I was out of Atlanta when I read on the wire that the missile had exploded. The wire reported that the Air Force denied the presence of any nuclear material. I called Jim Rutledge, the CNN assignment editor and told him to send our satellite truck, a six-wheeled semi with a five meter parabolic dish mounted on the bed of the truck to feed the event live to Atlanta. Mik had already flown up to Damascus with his crew, attended the military briefing where the Air Force refused to confirm or deny the presence of nuclear warheads.They had given the impression that there was no danger, the story was over and the newsmen should go home.

Mik called Rutledge and said "The story is over, there is nothing more to report." Rutledge tells Mik "You better find something, Reese has just sent the live truck to Damascus. Reese said 'Anytime I hear the words 'Air Force' and 'nuclear' in the same sentence, I want a live truck.'" Mik stays.

As the live truck made its way over the back roads from Atlanta to Damascus, it killed a cow, bought the corpse from the farmer, and finally arrived at the scene by noon the next day. The county sheriff was leading a bunch of people who looked like sharecroppers down the road. They were toting bags on their shoulders and carrying bags in their hands. Mik asks the sheriff what's happening. The sheriff says, live on camera, "I don't know, I've just been ordered to get them out of here." Mik's suspicions deepened. The Air Force tells him there has been a liquid fuel spill, it is dangerous but not nuclear. The Air Force in Washington refuses to comment, except to say there are "no nuclear hazards".

Our truck is parked on a dusty two-lane road looking toward a hill on which the missile site is perched. Mik is to do five-minute live reports every half hour. We set our camera up at ground level and watch the Air Force clean-up begin. (All the other network television crews have gone home.) Even as Mik starts shooting, the Air Force moves two blue step-vans and tries to block our view. Mik moves our camera to the top of the truck and we see a cluster of men in Hazmat suits, with Geiger counters in their hands.

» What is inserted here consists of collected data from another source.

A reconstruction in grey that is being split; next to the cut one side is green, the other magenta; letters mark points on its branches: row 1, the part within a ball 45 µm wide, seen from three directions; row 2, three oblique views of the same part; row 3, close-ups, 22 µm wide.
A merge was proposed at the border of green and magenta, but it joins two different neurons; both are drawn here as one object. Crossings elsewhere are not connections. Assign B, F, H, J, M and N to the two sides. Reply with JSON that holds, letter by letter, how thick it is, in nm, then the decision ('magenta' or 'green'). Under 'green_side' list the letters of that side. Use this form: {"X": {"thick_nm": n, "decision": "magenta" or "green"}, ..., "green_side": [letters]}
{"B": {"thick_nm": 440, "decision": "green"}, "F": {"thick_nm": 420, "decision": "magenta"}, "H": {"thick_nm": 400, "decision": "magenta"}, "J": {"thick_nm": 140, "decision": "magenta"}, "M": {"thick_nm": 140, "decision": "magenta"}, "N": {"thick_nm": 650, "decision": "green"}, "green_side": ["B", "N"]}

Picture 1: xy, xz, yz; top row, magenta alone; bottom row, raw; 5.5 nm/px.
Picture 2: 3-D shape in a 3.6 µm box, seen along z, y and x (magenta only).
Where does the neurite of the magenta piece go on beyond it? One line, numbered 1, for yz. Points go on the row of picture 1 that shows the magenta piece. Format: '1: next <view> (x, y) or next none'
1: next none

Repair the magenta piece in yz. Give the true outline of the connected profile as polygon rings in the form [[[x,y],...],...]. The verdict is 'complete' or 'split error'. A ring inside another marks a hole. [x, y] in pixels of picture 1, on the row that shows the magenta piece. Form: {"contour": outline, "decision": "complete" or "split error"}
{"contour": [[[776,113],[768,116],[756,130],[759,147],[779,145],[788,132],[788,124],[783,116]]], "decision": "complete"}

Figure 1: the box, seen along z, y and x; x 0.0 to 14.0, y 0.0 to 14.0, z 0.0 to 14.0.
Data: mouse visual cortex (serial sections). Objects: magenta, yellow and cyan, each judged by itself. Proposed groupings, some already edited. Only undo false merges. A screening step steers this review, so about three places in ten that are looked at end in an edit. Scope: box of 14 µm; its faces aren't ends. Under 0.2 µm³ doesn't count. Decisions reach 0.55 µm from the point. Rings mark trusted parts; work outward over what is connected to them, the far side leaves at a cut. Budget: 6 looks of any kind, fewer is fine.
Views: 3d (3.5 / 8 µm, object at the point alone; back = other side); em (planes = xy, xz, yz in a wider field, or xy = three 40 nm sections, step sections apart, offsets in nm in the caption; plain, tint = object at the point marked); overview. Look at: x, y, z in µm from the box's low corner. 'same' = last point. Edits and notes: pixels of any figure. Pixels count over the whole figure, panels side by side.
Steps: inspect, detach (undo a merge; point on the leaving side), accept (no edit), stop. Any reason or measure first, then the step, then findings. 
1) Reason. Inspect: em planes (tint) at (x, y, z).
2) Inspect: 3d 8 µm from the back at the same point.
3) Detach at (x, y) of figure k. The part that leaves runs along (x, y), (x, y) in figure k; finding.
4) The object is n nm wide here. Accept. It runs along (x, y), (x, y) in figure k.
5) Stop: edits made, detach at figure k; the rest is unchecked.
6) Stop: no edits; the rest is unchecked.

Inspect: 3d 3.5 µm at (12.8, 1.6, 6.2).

The Air Force brought in bigger trucks.

A telephone lineman installing temporary trucks for the phone line tells Mik that the Air Force has told him that it is a nuclear warhead. A county supervisor tells Mik that the AIr Force won't give him a flat denial. Neither will they give one to Mik when he asks. Based on that information, Mik reports that a nuclear warhead is present. An Air Force general tells Mik radiation from the trucks "cooking his pilots" and demands we shut down. Mik did not agree and for the next few hours he does live voiceovers as the camera watches the Air Force trying to get its mystery package covered up. Mik got all the pictures, including the last one when Mik reported that the last thing the audience saw was Air Force personnel chaining the canister down on their flatbed truck.

Throughout that long September weekend CNN had the only camera watching the Air Force live as it attempted to cope with and cover up a potential nuclear disaster. I believe to this day, if it hadn't been for Mik and our flatbed truck the Air Force might've gotten away with it.